Model 2 . Based on 100% scenario
Confusion matrix: Accuracy is the same but only manages to predict 1 of 3 positive cases correctly
Weights: Still high weight on the one single term around 0.75 but now the next terms weights 0.57 and 0.412 and below.

So which one to pick? Correct me if i am wrong but isnt this a classical example of the bias variance tradeoff and what one risk doing if one have to little of a training dataset. Which one would you pick?

Best
Kasper

Answers

  • MariusHelf
    MariusHelf New Altair Community Member
    Hi Kasper,

    One word on the accuracy: remember that the accuracy is the probability that a new example is classified correctly by your model. if I get you right, your data is highly unbalanced (i.e. much more negative than positive examples). For ease of speaking let's assume that you have 90% negatives. Then a model that always predicts "negative" will already result in an accuracy of 90%. In addition to plain accuracy you may want to have a look on other performance measure, e.g. in the field of ROC analysis. Here a sensible scalar performance value is e.g. the AUC (area under the curve).

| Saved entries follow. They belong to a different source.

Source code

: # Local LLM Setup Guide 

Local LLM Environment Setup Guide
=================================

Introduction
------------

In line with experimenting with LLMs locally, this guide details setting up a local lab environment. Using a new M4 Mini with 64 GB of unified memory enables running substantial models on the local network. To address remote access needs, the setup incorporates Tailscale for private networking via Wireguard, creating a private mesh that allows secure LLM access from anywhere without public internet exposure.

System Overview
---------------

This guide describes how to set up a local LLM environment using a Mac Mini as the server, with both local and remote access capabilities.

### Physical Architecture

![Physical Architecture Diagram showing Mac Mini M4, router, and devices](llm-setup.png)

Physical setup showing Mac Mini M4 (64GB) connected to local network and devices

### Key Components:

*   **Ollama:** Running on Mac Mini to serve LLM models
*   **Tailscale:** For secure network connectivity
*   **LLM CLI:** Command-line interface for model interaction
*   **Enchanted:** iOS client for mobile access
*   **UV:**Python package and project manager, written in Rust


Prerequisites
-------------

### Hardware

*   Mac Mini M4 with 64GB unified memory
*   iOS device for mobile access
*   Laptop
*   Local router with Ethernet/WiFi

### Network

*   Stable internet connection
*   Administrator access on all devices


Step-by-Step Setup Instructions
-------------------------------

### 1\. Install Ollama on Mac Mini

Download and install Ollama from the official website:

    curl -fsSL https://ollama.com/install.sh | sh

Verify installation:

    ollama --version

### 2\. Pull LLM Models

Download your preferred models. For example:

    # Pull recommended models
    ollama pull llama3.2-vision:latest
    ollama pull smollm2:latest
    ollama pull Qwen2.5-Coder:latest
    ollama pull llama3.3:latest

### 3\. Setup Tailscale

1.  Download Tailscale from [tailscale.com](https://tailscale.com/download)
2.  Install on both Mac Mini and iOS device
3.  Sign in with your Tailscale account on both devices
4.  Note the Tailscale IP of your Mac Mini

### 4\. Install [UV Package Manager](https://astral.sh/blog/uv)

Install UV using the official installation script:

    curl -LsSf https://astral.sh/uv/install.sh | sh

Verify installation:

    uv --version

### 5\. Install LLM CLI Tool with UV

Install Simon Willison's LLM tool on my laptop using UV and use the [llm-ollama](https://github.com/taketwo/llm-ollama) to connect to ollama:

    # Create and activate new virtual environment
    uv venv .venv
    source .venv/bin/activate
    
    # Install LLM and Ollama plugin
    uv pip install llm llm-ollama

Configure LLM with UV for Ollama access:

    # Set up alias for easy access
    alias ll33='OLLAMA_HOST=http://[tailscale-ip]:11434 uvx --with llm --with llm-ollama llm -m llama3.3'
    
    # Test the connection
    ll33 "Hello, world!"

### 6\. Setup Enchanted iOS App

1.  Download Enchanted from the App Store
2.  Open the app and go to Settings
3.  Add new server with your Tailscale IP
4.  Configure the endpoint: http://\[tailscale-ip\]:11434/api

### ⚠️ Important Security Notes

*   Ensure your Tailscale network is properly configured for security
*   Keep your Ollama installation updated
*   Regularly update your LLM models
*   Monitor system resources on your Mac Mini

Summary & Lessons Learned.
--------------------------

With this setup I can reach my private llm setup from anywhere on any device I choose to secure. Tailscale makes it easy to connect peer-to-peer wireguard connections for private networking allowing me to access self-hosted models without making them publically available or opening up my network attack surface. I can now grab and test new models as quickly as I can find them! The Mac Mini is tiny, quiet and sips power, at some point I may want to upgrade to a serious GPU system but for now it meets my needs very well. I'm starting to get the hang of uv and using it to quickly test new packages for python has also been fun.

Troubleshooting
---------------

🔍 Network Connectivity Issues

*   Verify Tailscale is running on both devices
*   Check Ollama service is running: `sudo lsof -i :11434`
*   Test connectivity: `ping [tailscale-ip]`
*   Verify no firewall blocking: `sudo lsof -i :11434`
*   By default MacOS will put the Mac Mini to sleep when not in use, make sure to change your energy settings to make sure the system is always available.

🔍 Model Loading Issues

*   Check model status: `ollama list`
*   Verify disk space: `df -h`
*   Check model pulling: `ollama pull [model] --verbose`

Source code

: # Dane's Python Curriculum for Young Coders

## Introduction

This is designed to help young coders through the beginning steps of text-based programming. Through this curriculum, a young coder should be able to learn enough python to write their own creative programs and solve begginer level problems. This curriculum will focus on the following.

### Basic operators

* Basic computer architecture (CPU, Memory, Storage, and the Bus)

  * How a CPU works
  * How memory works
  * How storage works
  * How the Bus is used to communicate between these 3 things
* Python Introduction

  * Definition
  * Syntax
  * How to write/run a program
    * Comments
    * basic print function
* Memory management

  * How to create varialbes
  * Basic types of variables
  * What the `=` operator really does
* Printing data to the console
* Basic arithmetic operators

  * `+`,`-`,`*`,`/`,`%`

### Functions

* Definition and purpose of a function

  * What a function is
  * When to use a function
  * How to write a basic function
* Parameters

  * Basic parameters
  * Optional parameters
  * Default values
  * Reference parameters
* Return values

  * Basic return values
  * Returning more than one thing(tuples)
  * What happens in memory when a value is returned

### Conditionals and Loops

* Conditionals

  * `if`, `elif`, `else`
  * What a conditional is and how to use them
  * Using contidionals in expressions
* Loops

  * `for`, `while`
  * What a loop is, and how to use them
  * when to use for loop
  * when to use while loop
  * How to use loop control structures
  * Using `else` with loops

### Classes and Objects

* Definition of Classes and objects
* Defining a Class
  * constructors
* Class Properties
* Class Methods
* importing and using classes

    Furthermore, the Split Validation is not very robust - if by chance your test set contains many "easy" examples, you will overestimate your performance. Consider to use a Cross Validation instead (the operator in RapidMiner is called X-Validation).

    Which model to pick? Well, in first place the X-Validation will give you a more robust performance estimation. Maybe you can base your preliminary choice on that. Afterwards, the usual way to go could be to deploy the model (i.e. use it in the real world), and feed the result of the manual judge which in your case occurs after model application back into the model creation/training data.

    Best, Marius
  • kasper2304
    kasper2304 New Altair Community Member
    Hi Marius.

    Again thanks for a nice reply.

    Yes, my data is highly unbalanced. 300 cases with 8 to 12 positive cases gives me a ratio of 2.66% to 4% positive cases. I have looked into the the ROC/AUC chart RapidMiner provides as well as the ROC comparison node (that i cant get to work).

    Regarding the split validation i tried it out. I think that the reason why i did not stick with it is because in my data mining course we just partitioned the sample ourselves, which is also common practice in Rattle. Sound like i need to take a deeper look into the X-validation node as it sound to be the optimal way to go.

    The idea was exactly to use this "bad" model to raise our chances of getting positive cases and thereby make our training set more "balanced". The only concern i have is that by choosing a highly biased model now will also result in many biased new training cases. Thats why i wanted go with the model where the weights were more evenly distributed instead of choosing the model that puts a lot of weights into one term...

    Best
    Kasper